— WORK INSTRUCTION —
Extend the article about BMX racing, picking up right after its final sentence.

— READING TEXT —
◇ ◇ ◇ ◇ ◇ ◇ ◇

By: Tina Davidson
Hold Your Line
I thought my dad was taking life a little easier since his retirement, but it seems I was wrong.
He stopped subjecting his body to the wear and tear of motocross racing many decades ago. He promised that his days of concussions and broken collar bones were over.
Or so he said.
Recently, he’s traded in his motorcycle throttle for bike pedals.
He claims he is only practicing, but he has had a few minor injuries. He showed me a scab on his elbow and remarked, “It’s healing nicely.” He received the flesh wound after a five-year-old had cut him off at the finish line at the Y BMX track in Orange, CA, during a practice run.
So, when my seven-year-old son rode the Y BMX track with his grandpa for the first time this last week, my dad advised, “Hold your line.” This means when you are a newbie racer you ride in a straight line– you don’t veer off to the right or left. Not heeding this advice may cause you to get hit by someone else, like a hot-shot five-year-old, or you may take out another rider, like a grandpa. My son crashed once and no grandpas were injured during the two hours of practice racing, so I think the advice sunk in.
Pros vs. Cons of BMX Racing
The top three benefits to BMX:
- A fairly inexpensive hobby
- A good form of outdoor exercise
- A sport suitable for all ages
The top three things I dislike from my son’s recent BMX experience:
- Kids comparing their bikes
- Kids trash talking each other in practice
- Kids getting injured
Protect Your Brain
Thankfully, my son was wearing a helmet (a track requirement) when he crashed. Are you familiar with what to look for in the event of a head injury following a crash? The Medicine of Cycling has a great handout on how to assess for a concussion. It gives clear and simple instructions on how to proceed after a head injury from a cycling crash.

◇ ◇ ◇ ◇ ◇ ◇ ◇

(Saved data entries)
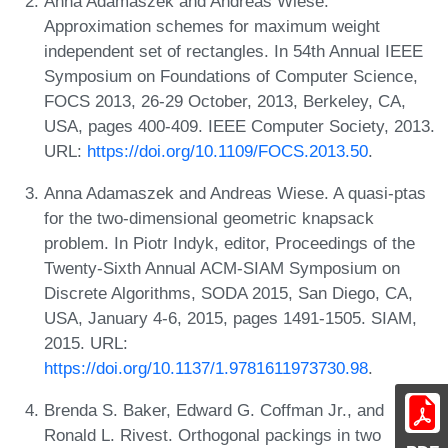
Anna Adamaszek and Andreas Wiese.
Approximation schemes for maximum weight
independent set of rectangles. In 54th Annual IEEE
Symposium on Foundations of Computer Science,
FOCS 2013, 26-29 October, 2013, Berkeley, CA,
USA, pages 400-409. IEEE Computer Society, 2013.
URL:
https://doi.org/10.1109/FOCS.2013.50
.
Anna Adamaszek and Andreas Wiese. A quasi-ptas
for the two-dimensional geometric knapsack
problem. In Piotr Indyk, editor, Proceedings of the
Twenty-Sixth Annual ACM-SIAM Symposium on
Discrete Algorithms, SODA 2015, San Diego, CA,
USA, January 4-6, 2015, pages 1491-1505. SIAM,
2015. URL:
https://doi.org/10.1137/1.9781611973730.98
.
Brenda S. Baker, Edward G. Coffman Jr., and
Ronald L. Rivest. Orthogonal packings in two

◇ ◇ ◇ ◇ ◇ ◇ ◇

— ANSWER —
In researching information on traumatic brain injuries, I stumbled upon an article in the Journal of Neuroscience Nursing. It included information on providing traumatic brain injury patients with psychosocial interventions (among other important interventions).
To promote brain health throughout the life span, the injured person and family should be instructed on the health benefits of social support and community engagement as methods to promote brain neuroplasticity and positive behavioral outcomes. Although the mechanisms remain elusive concerning how social behaviors contribute to neuroplasticity, there is a growing body of evidence that social service programs, meditation, and physical exercise improve brain plasticity (Davidson & McEwen, 2012). The family and injured person should be informed of the benefits of community engagement, friendships, and social relationships as well as, reducing stress through cognitive reframing or meditation practices. Furthermore, these psychosocial interventions can prevent or reduce the negative effects of emotional distress and depression, which are both known to contribute to the inhibition of neural activity.
It seems that whether you have a brain injury or not, everyone can benefit from socializing and getting exercise. I’m glad my dad has found a hobby that can help support his brain health. In the long run, he is doing his body and brain a big favor by trying BMX. Plus, he gets the added benefit of riding with his grandchildren.
My dad has always enjoyed the thrill of racing and I think my oldest son has inherited that gene. Thanks, Dad!
Lift Weights to Ride Better
A brief article, meant for long distance riders, in Bicycling, suggests leg presses and squats to improve your riding muscles. (I’m sure BMX racers can benefit from strengthening their quadriceps and muscles in their lower bodies too.) A weight lifting routine over 8 to 12 weeks (during off-season it was recommended) will aid your brain as well.
“Your brain also becomes more adept at recruiting the muscles you need to keep riding.”
Try three sets of five Dumbbell Bulgarian Squats two days a week. There are many Youtube videos out there to show you how.
Try Something New
Are you contemplating a trial ride around a BMX track? Remember, you are never too old to try something new (consult your doctor first if you have reservations). It is best to be cautious, but don’t let fear of injury stop you from trying. Perhaps, we will see you out on the track!
Happy Father’s Day, Dad!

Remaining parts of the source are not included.